When I was growing up, I was very protective and possessive about “my stuff”, especially new stuff. Things I bought or that I received as gifts were usually off-limits to my brothers until I had a chance to play with them or use them first. After all, they might scratch it or dent it or, worst of all, BREAK it! If ANY of the above happened during their time using my stuff, of course they were obligated to replace it.
Now that I’m older, I’ve softened a little and enjoy sharing my stuff with my kids. If it gets damaged, I have an opportunity to model grace for them, hoping that they’ll pick up on that and do the same for their siblings, because somehow, they seem to act the same way toward their stuff as I did when I was a kid (funny how that works like that). Similarly, I enjoy making or building things and sharing them with others for them to enjoy. Whether it’s a tree house or a California roll, I enjoy seeing and hearing the enjoyment of others as they experience something I’ve made for them.
Now, imagine building a house for your son and his wife. It is a huge house on a huge private lot, in a secluded tropical paradise. It has all the amenities and accessories you can imagine, the latest state-of-the-art technology. It has a private cove for fishing and snorkeling. Probably a helipad. And you show up one day to check in on the kids. You walk up to the front door and it’s ajar. You step inside and hear… silence. You call out to them and there is no response. And as you walk in, you notice graffiti on the walls, and stains on the carpets, and cracks in some of the windows…. Finally, your son pokes his head out and admits they had a raging party that some local persuaded them to have. It’s devastating… and disappointing… and crushing.
In Genesis 3, I imagine God had to have some of those same feelings as He learned that Adam and Eve had “vandalized” his perfect garden that he had given to them. He trusted them completely and entrusted His new, shiny stuff to them… and they trashed it. And, of course, we all know what happened after that with the consequences: the serpent gets cursed, the pains of childbirth are cursed, and work is cursed. But I had a new thought the other day as I was working through this with TmwG (This Morning With God), and that was one of how God displayed his grace.

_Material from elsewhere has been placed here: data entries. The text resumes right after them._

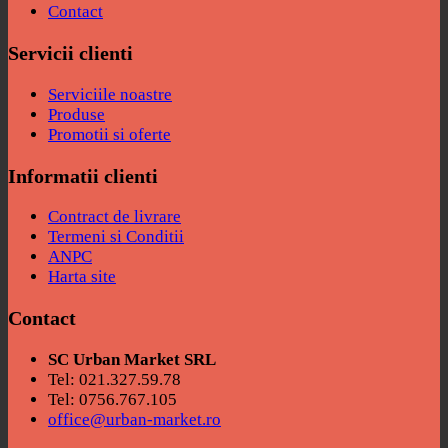
Contact
Servicii clienti
Serviciile noastre
Produse
Promotii si oferte
Informatii clienti
Contract de livrare
Termeni si Conditii
ANPC
Harta site
Contact
SC Urban Market SRL
Tel: 021.327.59.78
Tel: 0756.767.105
office@urban-market.ro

I mean, instead of just spanking them, he COULD have REALLY punished them. He COULD have turned them into serpents. He COULD have made them sterile and so that they couldn’t produce any offspring. And he COULD have wiped them off the face of the earth and started over. But instead, he reprimanded them, gave them their discipline, and let life continue on its course. In other words, he dispensed grace.
Some would argue that he was merciful instead. And I would agree. But I’ve always thought of mercy and grace as being two sides of the same coin. Some simple definitions of each that have always stuck with me are that mercy is “not getting something you deserve”, where grace is “getting something you don’t deserve”. Based on their actions and disobedience, Adam and Eve deserved death. Instead, they got mercy. Which, in turn, was a gift of grace, because they didn’t even deserve mercy. Father God, help me to dispense grace when my stuff is tarnished or ruined, and when my plans and/or instructions are disregarded.